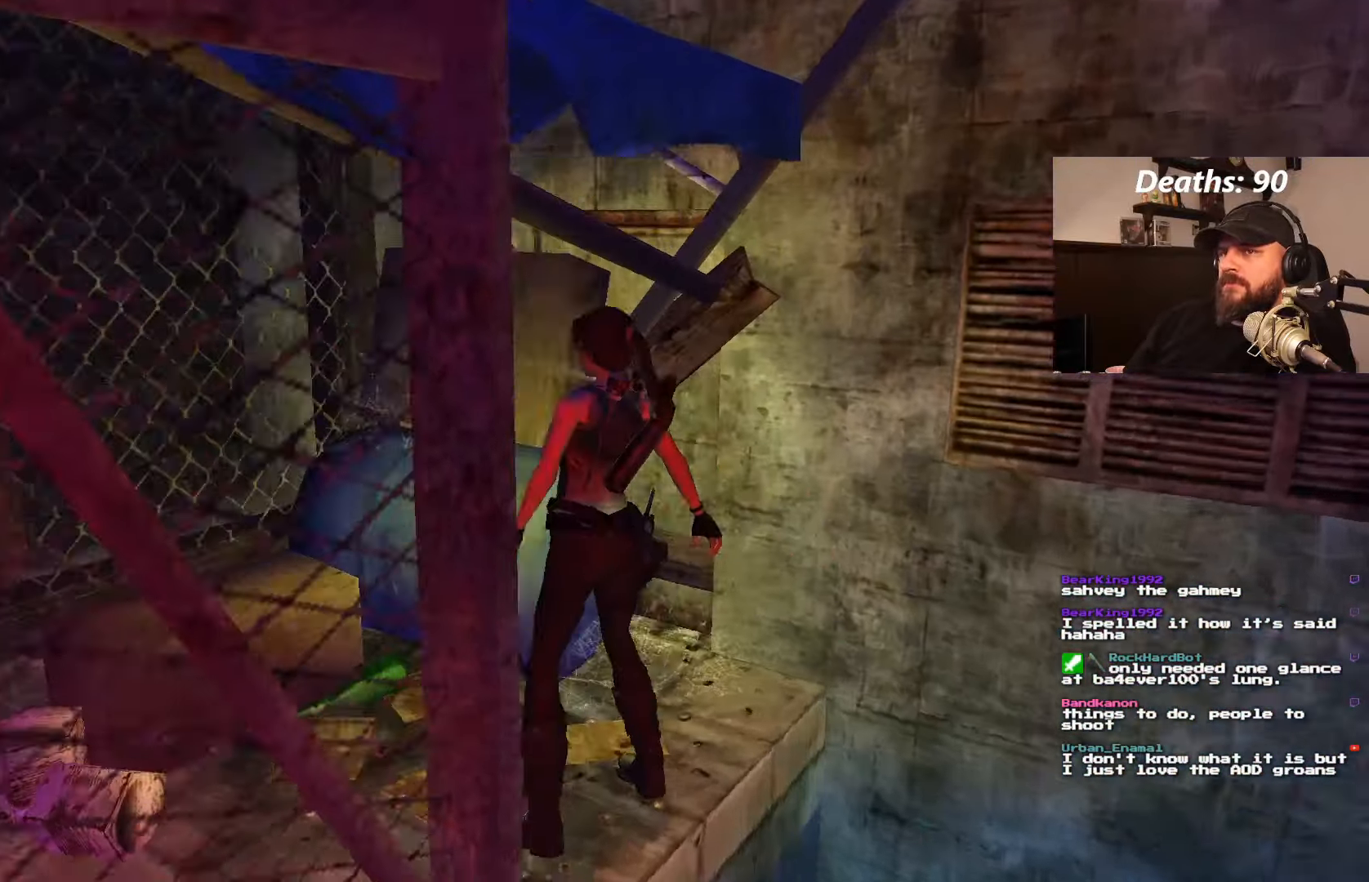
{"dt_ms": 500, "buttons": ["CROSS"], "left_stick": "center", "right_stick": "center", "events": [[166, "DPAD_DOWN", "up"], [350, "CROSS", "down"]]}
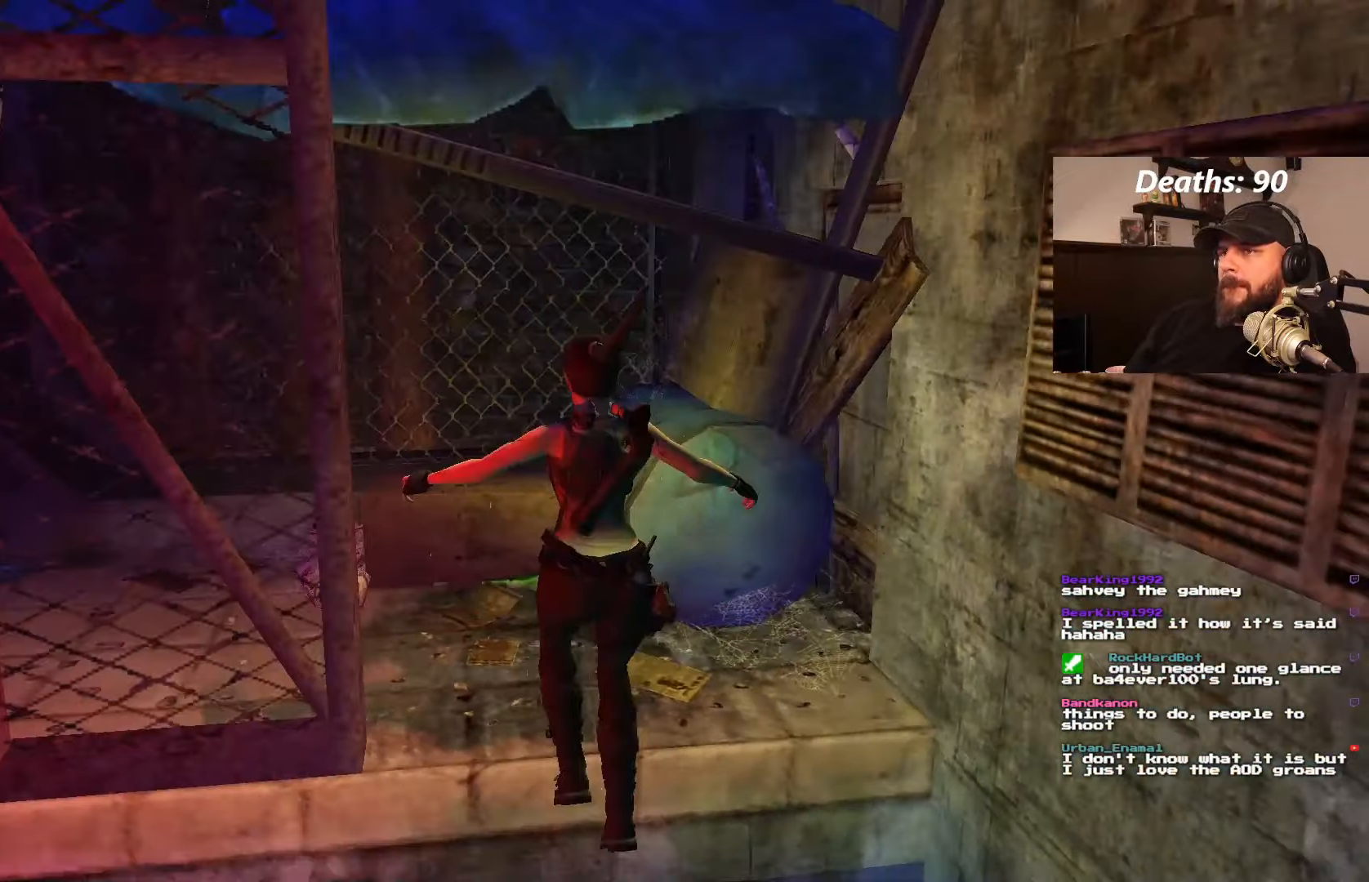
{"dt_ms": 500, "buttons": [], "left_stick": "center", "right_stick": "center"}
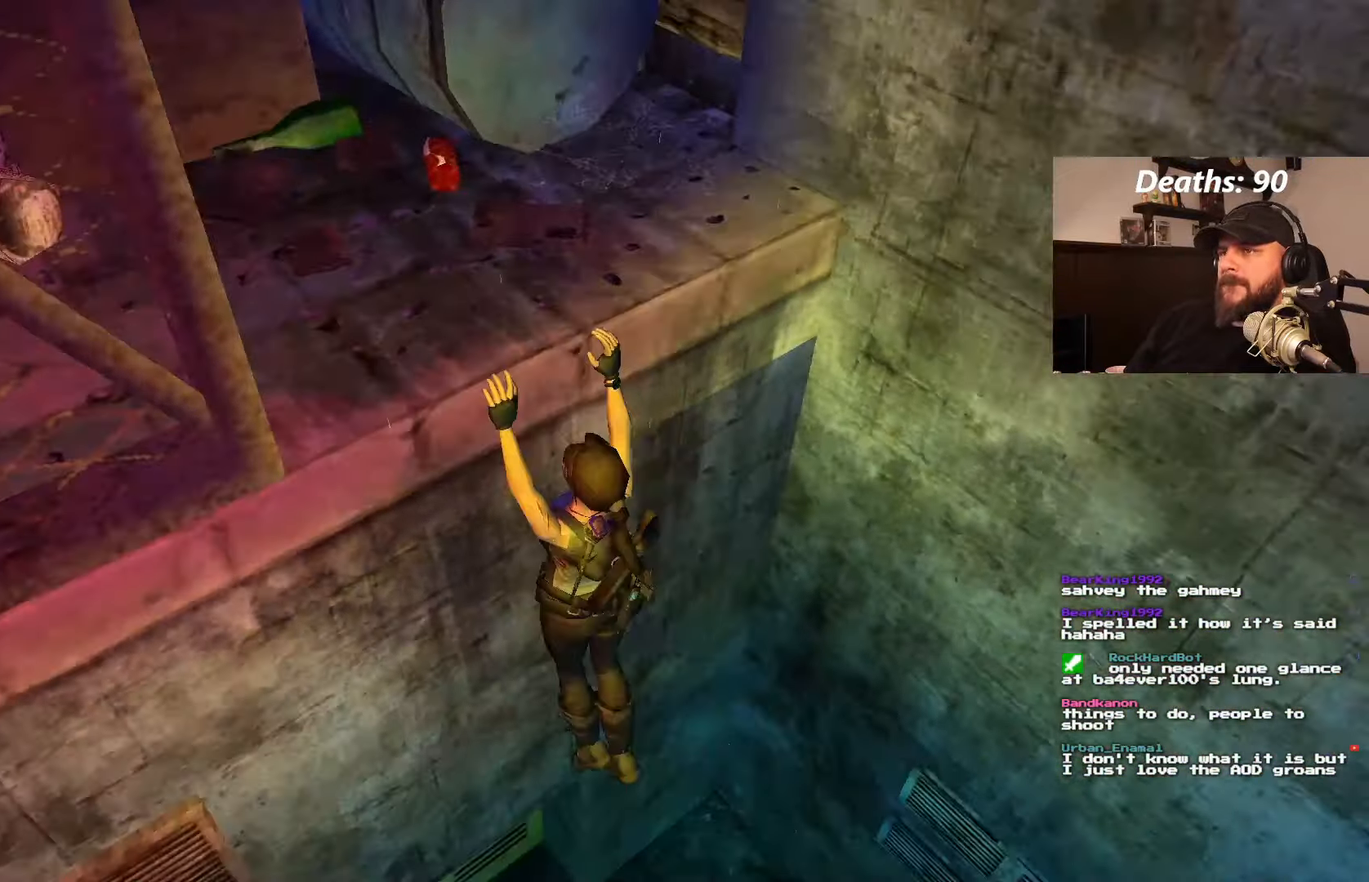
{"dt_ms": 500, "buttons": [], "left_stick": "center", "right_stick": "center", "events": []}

→ Work required: Type the lines above out again exactly as they appear, skipping every picture.

→ Exercise response:
{"dt_ms": 500, "buttons": ["CROSS"], "left_stick": "center", "right_stick": "center", "events": [[166, "DPAD_DOWN", "up"], [350, "CROSS", "down"]]}
{"dt_ms": 500, "buttons": [], "left_stick": "center", "right_stick": "center"}
{"dt_ms": 500, "buttons": [], "left_stick": "center", "right_stick": "center", "events": []}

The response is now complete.